Calcium deficiency can be minimized and avoided altogether in the vast majority of people, young and old.
How to Increase Bone Density after Calcium Deficiency?
As a women in her mid fifties, I know from experience how my body is changing as I age.
Sometimes, just getting up out of a sitting position, or kneeling down to pick something up off of the floor, makes my bones creak and crack.
I’m not carrying extra weight, plus I work out regularly. So when I have to put extra effort into some activities that used to be easy, simple and done without a thought, my body is ‘speaking’ to me, saying, “I’m changing whether you like it or not, so you better take care of me!”
We want strong bones as we age, to help keep us mobile, feeling young and most of all, to enable us to remain independent as we reach our later years.
Research has shown that new bone growth is stimulated when we engage in activities that put increased stress on our bones. This is usually referred to as resistance training or weight bearing exercises.
These types of exercises are different than aerobic exercise. Although both are needed, the first type of exercise helps increase our bone density.
What is the best way to increase bone density?
A great way is lifting weights, and varying the routine so we will work various areas of our body, and thus help bone density in those areas.
Here are a few tips for lifting weights:
- Rotate between strength training (lifting weights) and aerobic training. Give your muscles at least a one day break between strength training.
- The most effective bone density exercise is to lift a weight heavy enough that you can only do 7-8 repetitions. When you can do 15 repetitions of a weight, go to the next higher weight.
- Slow lifting is the key to stronger bones, so try to life each weight to a slow count of eight. It’s harder than it sounds, but will give you the results you need.
- I came across this suggestion while researching this topic, and I think it has merit for keeping our bones and muscles strong: ”Get up from your chair without using your hands or arms. The ability to do this means that your legs are strong. And it is often noticed that those who can not do this simple movement are often candidates for assisted living. If you want to maintain your independence, get up for your chair without using your hands.”
Another way to increase bone density that is just as critical as weight training is getting enough of two very important nutrients, Vitamin D and Calcium.
Calcium is needed for bone formation, but also is important to other functions of your body.
If you don’t get the calcium your body needs, it will get the calcium from your bones, and the result can be lower bone density. Don’t let this happen to you!
Hand in hand with calcium consumption is getting enough Vitamin D, as this nutrient is crucial for proper absorption of calcium into your body.

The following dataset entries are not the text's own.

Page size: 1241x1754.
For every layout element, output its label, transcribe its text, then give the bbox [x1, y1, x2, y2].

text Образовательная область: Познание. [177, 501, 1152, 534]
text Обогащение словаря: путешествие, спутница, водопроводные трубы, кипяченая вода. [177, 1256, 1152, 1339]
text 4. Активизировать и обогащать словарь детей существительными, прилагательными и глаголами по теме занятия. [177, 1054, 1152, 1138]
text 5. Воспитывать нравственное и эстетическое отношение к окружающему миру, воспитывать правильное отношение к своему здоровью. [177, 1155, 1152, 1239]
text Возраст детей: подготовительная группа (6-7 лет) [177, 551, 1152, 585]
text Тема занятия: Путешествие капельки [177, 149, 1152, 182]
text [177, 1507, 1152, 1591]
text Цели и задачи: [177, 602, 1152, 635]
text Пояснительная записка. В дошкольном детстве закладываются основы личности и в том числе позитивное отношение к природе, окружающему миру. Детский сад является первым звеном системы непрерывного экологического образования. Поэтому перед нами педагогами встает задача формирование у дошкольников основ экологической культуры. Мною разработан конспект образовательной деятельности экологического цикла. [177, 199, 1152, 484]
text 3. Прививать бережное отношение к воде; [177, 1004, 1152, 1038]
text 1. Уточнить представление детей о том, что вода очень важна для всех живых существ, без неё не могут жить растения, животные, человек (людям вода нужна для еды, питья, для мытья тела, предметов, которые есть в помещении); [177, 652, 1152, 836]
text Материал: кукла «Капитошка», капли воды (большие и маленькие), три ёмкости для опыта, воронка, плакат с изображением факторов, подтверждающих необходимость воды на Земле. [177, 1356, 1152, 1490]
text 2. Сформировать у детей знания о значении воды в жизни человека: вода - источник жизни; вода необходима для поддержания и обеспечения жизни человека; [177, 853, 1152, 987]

- Calcium can be found in Dairy Products, Meat, Nuts, particularly Almonds, Broccoli, White and Navy Beans, Oranges, Tofu, Okra, Sardines and Salmon. Calcium supplements are another way to ensure you are getting enough of this nutrient into your system.
- Vitamin D can be produced by your body through direct exposure to sunlight (a short amount of exposure is all you need), or you can consume foods such as Tuna, Beef Liver, fortified Dairy Products, Whole Eggs, Salmon, Shrimp and Cod.

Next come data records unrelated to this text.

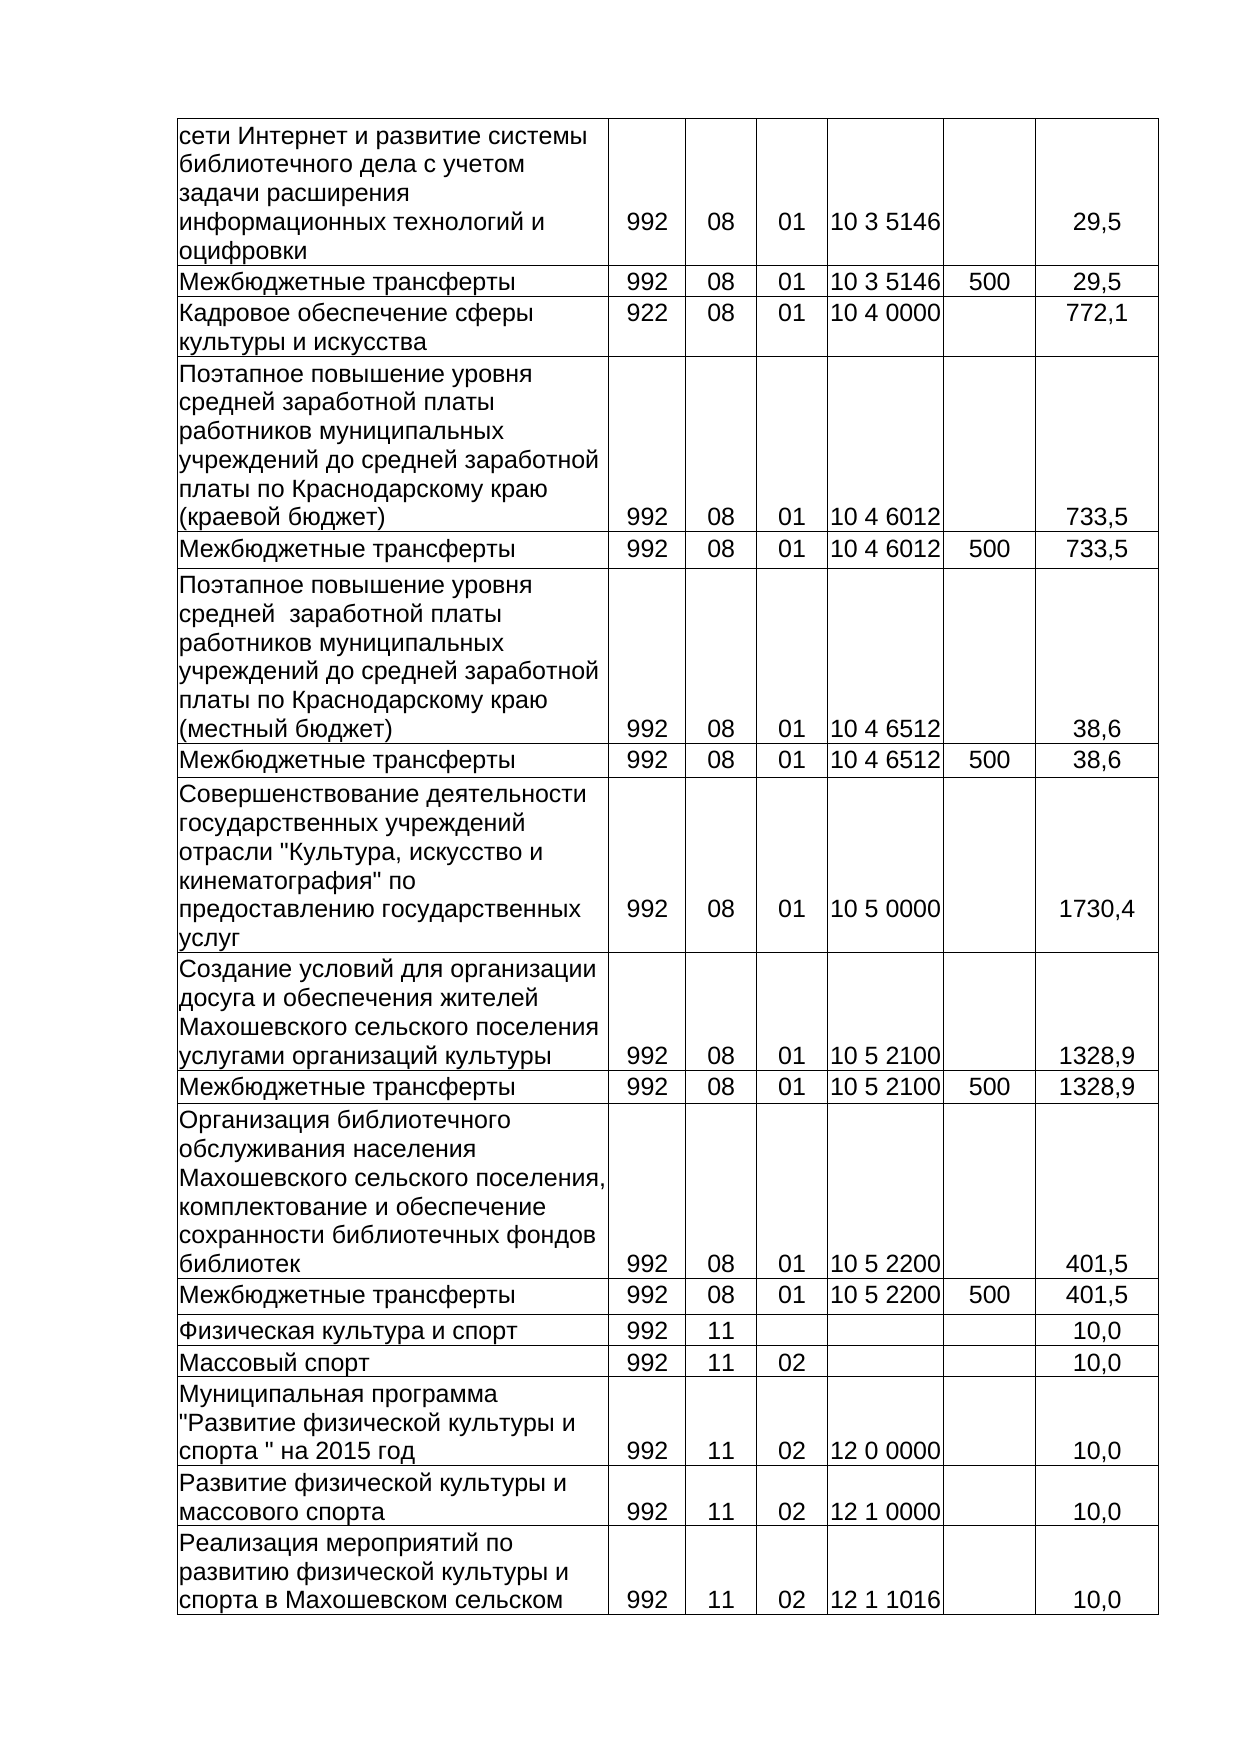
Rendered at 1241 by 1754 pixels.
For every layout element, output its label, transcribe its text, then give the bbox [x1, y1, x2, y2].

table_cell 10 3 5146 [828, 119, 943, 264]
table_cell 992 [609, 1526, 685, 1614]
table_cell 08 [686, 119, 756, 264]
table_cell 11 [686, 1466, 756, 1525]
table_cell 992 [609, 532, 685, 567]
table_cell 992 [609, 1315, 685, 1345]
table_cell 10 4 6012 [828, 532, 943, 567]
table_cell 08 [686, 744, 756, 777]
table_cell 01 [757, 297, 827, 356]
table_cell 01 [757, 532, 827, 567]
table_cell 733,5 [1036, 357, 1158, 531]
table_cell 992 [609, 778, 685, 952]
table_cell 02 [757, 1526, 827, 1614]
table_cell 08 [686, 569, 756, 743]
table_cell 12 1 1016 [828, 1526, 943, 1614]
table_cell 733,5 [1036, 532, 1158, 567]
table_cell 08 [686, 778, 756, 952]
table_cell 401,5 [1036, 1104, 1158, 1278]
table_cell 01 [757, 357, 827, 531]
table_cell [944, 1466, 1035, 1525]
table_cell 01 [757, 953, 827, 1069]
table_cell 10 5 2200 [828, 1104, 943, 1278]
table_cell 992 [609, 1104, 685, 1278]
table_cell Кадровое обеспечение сферы культуры и искусства [178, 297, 608, 356]
table_cell [944, 569, 1035, 743]
table_cell 10 4 6512 [828, 569, 943, 743]
table_cell 08 [686, 953, 756, 1069]
table_cell 992 [609, 119, 685, 264]
table_cell Физическая культура и спорт [178, 1315, 608, 1345]
table_cell Поэтапное повышение уровня средней заработной платы работников муниципальных учреждений до средней заработной платы по Краснодарскому краю (краевой бюджет) [178, 357, 608, 531]
table_cell 10 4 6012 [828, 357, 943, 531]
table_cell Межбюджетные трансферты [178, 1071, 608, 1103]
table_cell 10 5 0000 [828, 778, 943, 952]
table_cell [178, 119, 608, 264]
table_cell Муниципальная программа "Развитие физической культуры и спорта " на 2015 год [178, 1377, 608, 1465]
table_cell Межбюджетные трансферты [178, 266, 608, 296]
table_cell 01 [757, 1071, 827, 1103]
table_cell 992 [609, 1346, 685, 1376]
table_cell [944, 953, 1035, 1069]
table_cell 1328,9 [1036, 953, 1158, 1069]
table_cell 10 4 0000 [828, 297, 943, 356]
table_cell 992 [609, 1377, 685, 1465]
table_cell 992 [609, 953, 685, 1069]
table_cell 11 [686, 1315, 756, 1345]
table_cell 500 [944, 532, 1035, 567]
table_cell Массовый спорт [178, 1346, 608, 1376]
table_cell [944, 778, 1035, 952]
table_cell 1328,9 [1036, 1071, 1158, 1103]
table_cell 01 [757, 1104, 827, 1278]
table_cell [944, 297, 1035, 356]
table_cell 11 [686, 1526, 756, 1614]
table_cell 1730,4 [1036, 778, 1158, 952]
table_cell 992 [609, 744, 685, 777]
table_cell 01 [757, 569, 827, 743]
table_cell 08 [686, 266, 756, 296]
table_cell 10 4 6512 [828, 744, 943, 777]
table_cell Совершенствование деятельности государственных учреждений отрасли "Культура, искусство и кинематография" по предоставлению государственных услуг [178, 778, 608, 952]
table_cell [944, 119, 1035, 264]
table_cell 11 [686, 1377, 756, 1465]
table_cell 10 5 2200 [828, 1279, 943, 1313]
table_cell 992 [609, 357, 685, 531]
table_cell [944, 1377, 1035, 1465]
table_cell 10,0 [1036, 1466, 1158, 1525]
table_cell 10 5 2100 [828, 953, 943, 1069]
table_cell 922 [609, 297, 685, 356]
table_cell 01 [757, 1279, 827, 1313]
table_cell 08 [686, 1279, 756, 1313]
table_cell 08 [686, 1104, 756, 1278]
table_cell 38,6 [1036, 744, 1158, 777]
table_cell 08 [686, 297, 756, 356]
table_cell [944, 1315, 1035, 1345]
table_cell 02 [757, 1377, 827, 1465]
table_cell 11 [686, 1346, 756, 1376]
table_cell 10 3 5146 [828, 266, 943, 296]
table_cell 01 [757, 119, 827, 264]
table_cell Межбюджетные трансферты [178, 1279, 608, 1313]
table_cell 10,0 [1036, 1315, 1158, 1345]
table_cell Межбюджетные трансферты [178, 744, 608, 777]
table_cell 772,1 [1036, 297, 1158, 356]
table_cell 992 [609, 1071, 685, 1103]
table_cell [944, 1346, 1035, 1376]
table_cell [757, 1315, 827, 1345]
table_cell 10,0 [1036, 1346, 1158, 1376]
table_cell 992 [609, 1279, 685, 1313]
table_cell 992 [609, 266, 685, 296]
table_cell 29,5 [1036, 119, 1158, 264]
table_cell 02 [757, 1466, 827, 1525]
table_cell 992 [609, 569, 685, 743]
table_cell 01 [757, 778, 827, 952]
table_cell 10 5 2100 [828, 1071, 943, 1103]
table_cell 500 [944, 744, 1035, 777]
table_cell Развитие физической культуры и массового спорта [178, 1466, 608, 1525]
table_cell 500 [944, 266, 1035, 296]
table_cell 500 [944, 1071, 1035, 1103]
table_cell 01 [757, 744, 827, 777]
table_cell 38,6 [1036, 569, 1158, 743]
table_cell [944, 1104, 1035, 1278]
table_cell 12 1 0000 [828, 1466, 943, 1525]
table_cell 01 [757, 266, 827, 296]
table_cell 02 [757, 1346, 827, 1376]
table_cell Создание условий для организации досуга и обеспечения жителей Махошевского сельского поселения услугами организаций культуры [178, 953, 608, 1069]
table_cell [944, 357, 1035, 531]
table_cell 500 [944, 1279, 1035, 1313]
table_cell 10,0 [1036, 1377, 1158, 1465]
table_cell [828, 1315, 943, 1345]
table_cell Поэтапное повышение уровня средней заработной платы работников муниципальных учреждений до средней заработной платы по Краснодарскому краю (местный бюджет) [178, 569, 608, 743]
table_cell 401,5 [1036, 1279, 1158, 1313]
table_cell 12 0 0000 [828, 1377, 943, 1465]
table_cell 992 [609, 1466, 685, 1525]
table_cell 29,5 [1036, 266, 1158, 296]
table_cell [178, 1526, 608, 1614]
table_cell [828, 1346, 943, 1376]
table_cell Межбюджетные трансферты [178, 532, 608, 567]
table_cell 08 [686, 1071, 756, 1103]
table_cell Организация библиотечного обслуживания населения Махошевского сельского поселения, комплектование и обеспечение сохранности библиотечных фондов библиотек [178, 1104, 608, 1278]
table_cell 10,0 [1036, 1526, 1158, 1614]
table_cell 08 [686, 532, 756, 567]
table_cell [944, 1526, 1035, 1614]
table_cell 08 [686, 357, 756, 531]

The proper use of a supplement to address the signs of lessening bone density may provide the additional help you need to reduce the risk of fractures and build denser and stronger bones.
Many women suffer from deficiencies of different kinds while going through menopause. The best thing to do is to check with your doctor regarding any deficiencies you have so you can take steps to deal with them.
If you find that you are indeed deficient in calcium and have low bone density as a result, then take the steps in this article to increase your levels.
The two most important vitamins and minerals for increasing your bone density is getting enough calcium and vitamin D. And the best exercises you can do are definitely weight baring workouts with weights that allow you to do about 7-8 reps per exercise.